Responding to shareholders’ queries on the rise in non-performing assets (NPAs), Ghosh said that the increase was on account of loan to an infrastructure company, referring to the bank’s exposure to IL&FS. The bank had already made a provision of Rs 385 crore last year on that account.
The gross NPAs of the bank at the end of the fourth quarter (Q4) of the financial year 2018-19 (FY19) stood at 2.04 per cent, against 1.25 per cent in the same quarter a year ago.
Later, on the sidelines of the AGM, Ghosh said the bank would like to grow cautiously in the near term and stay away from big corporate loans.
“Drastic growth will not be sustainable.
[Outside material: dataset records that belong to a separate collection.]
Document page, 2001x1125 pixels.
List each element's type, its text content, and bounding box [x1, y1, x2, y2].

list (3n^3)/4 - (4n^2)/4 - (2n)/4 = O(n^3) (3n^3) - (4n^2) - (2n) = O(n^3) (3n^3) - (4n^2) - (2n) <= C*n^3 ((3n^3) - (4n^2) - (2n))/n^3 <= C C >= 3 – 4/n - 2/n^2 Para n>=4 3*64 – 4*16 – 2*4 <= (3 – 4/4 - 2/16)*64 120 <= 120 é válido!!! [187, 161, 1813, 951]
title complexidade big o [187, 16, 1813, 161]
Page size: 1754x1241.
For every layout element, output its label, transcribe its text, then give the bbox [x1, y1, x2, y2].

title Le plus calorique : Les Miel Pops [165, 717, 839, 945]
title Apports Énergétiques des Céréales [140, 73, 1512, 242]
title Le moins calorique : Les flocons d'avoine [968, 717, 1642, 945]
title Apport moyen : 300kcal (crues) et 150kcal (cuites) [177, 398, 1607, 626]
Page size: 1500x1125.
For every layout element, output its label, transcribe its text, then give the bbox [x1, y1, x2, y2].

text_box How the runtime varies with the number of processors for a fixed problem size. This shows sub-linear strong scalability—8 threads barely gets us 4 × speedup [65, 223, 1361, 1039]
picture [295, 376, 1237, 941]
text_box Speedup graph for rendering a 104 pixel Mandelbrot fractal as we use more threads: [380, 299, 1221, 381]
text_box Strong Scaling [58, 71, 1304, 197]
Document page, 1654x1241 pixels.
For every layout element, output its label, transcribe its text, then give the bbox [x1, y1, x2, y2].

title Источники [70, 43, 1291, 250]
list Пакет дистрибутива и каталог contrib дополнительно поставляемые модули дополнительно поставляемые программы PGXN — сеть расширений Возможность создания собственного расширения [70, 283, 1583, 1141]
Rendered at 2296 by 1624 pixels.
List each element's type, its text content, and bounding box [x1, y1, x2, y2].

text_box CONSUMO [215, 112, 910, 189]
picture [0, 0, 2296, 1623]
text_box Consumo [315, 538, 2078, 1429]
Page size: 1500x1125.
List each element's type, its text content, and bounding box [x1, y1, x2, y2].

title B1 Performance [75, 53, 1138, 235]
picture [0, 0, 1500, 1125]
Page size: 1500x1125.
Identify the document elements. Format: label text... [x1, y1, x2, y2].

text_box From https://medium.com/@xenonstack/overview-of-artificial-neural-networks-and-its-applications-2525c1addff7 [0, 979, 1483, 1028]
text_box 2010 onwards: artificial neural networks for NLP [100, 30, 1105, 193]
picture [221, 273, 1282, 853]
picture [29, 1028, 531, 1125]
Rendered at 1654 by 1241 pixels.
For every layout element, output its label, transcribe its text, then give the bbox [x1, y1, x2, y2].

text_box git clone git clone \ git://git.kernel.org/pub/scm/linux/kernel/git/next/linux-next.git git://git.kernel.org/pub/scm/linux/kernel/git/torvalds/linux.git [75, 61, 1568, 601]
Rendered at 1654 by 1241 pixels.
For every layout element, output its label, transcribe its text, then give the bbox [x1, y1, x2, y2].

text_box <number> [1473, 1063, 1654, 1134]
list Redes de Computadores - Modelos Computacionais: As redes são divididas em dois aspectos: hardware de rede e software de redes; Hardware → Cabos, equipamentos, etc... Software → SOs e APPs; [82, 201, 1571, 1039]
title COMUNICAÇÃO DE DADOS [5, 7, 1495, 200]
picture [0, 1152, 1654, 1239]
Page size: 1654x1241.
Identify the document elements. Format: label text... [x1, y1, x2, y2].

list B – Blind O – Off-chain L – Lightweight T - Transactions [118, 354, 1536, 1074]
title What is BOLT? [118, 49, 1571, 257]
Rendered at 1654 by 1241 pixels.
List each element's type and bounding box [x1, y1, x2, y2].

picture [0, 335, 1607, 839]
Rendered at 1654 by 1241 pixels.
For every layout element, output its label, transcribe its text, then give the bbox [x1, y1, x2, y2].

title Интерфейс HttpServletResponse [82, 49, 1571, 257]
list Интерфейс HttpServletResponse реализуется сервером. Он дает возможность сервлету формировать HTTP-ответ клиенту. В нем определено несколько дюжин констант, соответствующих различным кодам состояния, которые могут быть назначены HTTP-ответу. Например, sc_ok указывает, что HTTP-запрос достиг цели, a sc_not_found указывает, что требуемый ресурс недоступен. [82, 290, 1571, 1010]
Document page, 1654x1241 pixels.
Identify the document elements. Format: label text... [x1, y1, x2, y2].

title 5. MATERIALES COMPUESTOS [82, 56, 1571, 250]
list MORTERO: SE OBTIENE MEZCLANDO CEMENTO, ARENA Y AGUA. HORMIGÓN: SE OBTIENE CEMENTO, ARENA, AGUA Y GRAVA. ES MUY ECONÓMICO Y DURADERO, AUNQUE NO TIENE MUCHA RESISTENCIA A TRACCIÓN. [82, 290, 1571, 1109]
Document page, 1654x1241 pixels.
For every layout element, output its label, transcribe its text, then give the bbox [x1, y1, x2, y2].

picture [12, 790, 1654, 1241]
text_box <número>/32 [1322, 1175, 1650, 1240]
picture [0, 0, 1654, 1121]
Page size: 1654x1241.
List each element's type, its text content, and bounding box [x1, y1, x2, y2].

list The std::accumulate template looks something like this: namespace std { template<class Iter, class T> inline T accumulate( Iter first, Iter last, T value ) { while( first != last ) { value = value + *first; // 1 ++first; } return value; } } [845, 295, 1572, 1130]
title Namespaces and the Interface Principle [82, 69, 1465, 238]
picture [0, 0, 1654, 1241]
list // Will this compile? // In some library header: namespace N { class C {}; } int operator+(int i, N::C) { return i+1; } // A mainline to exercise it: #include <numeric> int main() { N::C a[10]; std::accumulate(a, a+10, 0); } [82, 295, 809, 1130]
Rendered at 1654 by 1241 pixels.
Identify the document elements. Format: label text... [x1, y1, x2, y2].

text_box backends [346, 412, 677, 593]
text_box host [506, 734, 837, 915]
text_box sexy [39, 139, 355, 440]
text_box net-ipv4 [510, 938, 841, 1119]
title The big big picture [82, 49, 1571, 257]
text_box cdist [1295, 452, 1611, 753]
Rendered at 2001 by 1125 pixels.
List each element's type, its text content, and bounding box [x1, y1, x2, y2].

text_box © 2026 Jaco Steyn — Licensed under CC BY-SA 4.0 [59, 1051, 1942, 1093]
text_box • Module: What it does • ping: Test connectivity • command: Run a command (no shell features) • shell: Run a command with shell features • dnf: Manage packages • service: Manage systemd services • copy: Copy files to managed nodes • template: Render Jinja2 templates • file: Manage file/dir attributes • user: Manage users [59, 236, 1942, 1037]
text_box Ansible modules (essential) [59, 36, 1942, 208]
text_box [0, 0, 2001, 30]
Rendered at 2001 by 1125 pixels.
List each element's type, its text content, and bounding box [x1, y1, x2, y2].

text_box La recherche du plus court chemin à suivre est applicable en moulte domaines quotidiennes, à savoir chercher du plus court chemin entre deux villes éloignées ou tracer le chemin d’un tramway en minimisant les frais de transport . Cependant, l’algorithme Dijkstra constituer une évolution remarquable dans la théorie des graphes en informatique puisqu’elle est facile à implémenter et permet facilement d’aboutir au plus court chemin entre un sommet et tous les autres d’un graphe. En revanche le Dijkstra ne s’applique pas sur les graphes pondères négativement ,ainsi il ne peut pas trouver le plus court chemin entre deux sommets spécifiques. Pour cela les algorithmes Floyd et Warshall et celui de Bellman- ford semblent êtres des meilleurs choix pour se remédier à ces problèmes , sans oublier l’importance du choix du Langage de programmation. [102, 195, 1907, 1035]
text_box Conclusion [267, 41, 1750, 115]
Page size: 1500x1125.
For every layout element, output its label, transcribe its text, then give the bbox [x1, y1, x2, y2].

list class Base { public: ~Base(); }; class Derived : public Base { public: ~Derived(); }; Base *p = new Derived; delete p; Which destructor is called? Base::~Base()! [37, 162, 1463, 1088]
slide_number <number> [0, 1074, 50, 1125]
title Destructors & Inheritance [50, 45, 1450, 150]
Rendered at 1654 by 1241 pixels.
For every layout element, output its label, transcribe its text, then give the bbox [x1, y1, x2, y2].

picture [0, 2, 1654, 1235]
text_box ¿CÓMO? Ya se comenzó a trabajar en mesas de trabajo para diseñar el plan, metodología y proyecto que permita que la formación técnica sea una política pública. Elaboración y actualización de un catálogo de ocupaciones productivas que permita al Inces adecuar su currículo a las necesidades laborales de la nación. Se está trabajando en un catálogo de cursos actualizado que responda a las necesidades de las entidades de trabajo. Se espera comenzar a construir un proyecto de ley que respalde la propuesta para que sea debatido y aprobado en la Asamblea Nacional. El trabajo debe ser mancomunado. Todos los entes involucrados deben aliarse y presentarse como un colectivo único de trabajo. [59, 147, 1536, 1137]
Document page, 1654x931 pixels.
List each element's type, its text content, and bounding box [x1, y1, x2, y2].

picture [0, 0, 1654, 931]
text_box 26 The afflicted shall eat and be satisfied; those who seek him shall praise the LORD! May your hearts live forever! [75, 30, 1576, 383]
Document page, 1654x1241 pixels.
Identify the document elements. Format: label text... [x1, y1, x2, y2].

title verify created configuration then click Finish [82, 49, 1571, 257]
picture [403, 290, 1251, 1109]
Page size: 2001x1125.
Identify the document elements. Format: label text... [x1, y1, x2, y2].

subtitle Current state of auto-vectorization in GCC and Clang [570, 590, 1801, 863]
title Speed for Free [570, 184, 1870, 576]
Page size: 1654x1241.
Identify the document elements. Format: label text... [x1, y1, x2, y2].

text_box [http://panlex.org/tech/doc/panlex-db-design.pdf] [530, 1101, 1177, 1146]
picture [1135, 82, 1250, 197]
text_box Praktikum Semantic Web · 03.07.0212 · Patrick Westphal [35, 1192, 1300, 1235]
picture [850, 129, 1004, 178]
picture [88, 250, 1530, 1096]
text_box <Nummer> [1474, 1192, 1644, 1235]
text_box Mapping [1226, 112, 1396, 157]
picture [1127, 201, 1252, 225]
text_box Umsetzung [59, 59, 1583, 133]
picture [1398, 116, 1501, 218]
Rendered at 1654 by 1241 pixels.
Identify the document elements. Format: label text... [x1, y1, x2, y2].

We would like to grow carefully,” said Ghosh.
In January, Bandhan Bank
announced its merger with Gruh Finance, which reduced the promoters’ stake to 61 per cent, from 82.3 per cent earlier.
In September 2018, the central bank stopped any increase in Ghosh’s salary and also withdrew the bank’s right to open new branch on its own.
The bank is required to seek permission from the RBI to open any new branch. This was a penalty for not reducing its stake till the deadline of August 23, 2018.
The RBI says promoter stake in the new private banks
should not exceed 40 per cent.
Bandhan Bank has reported a 67.7 per cent jump in Q4FY19 net profit at Rs 651 crore, against Rs 388 crore in the same period last year.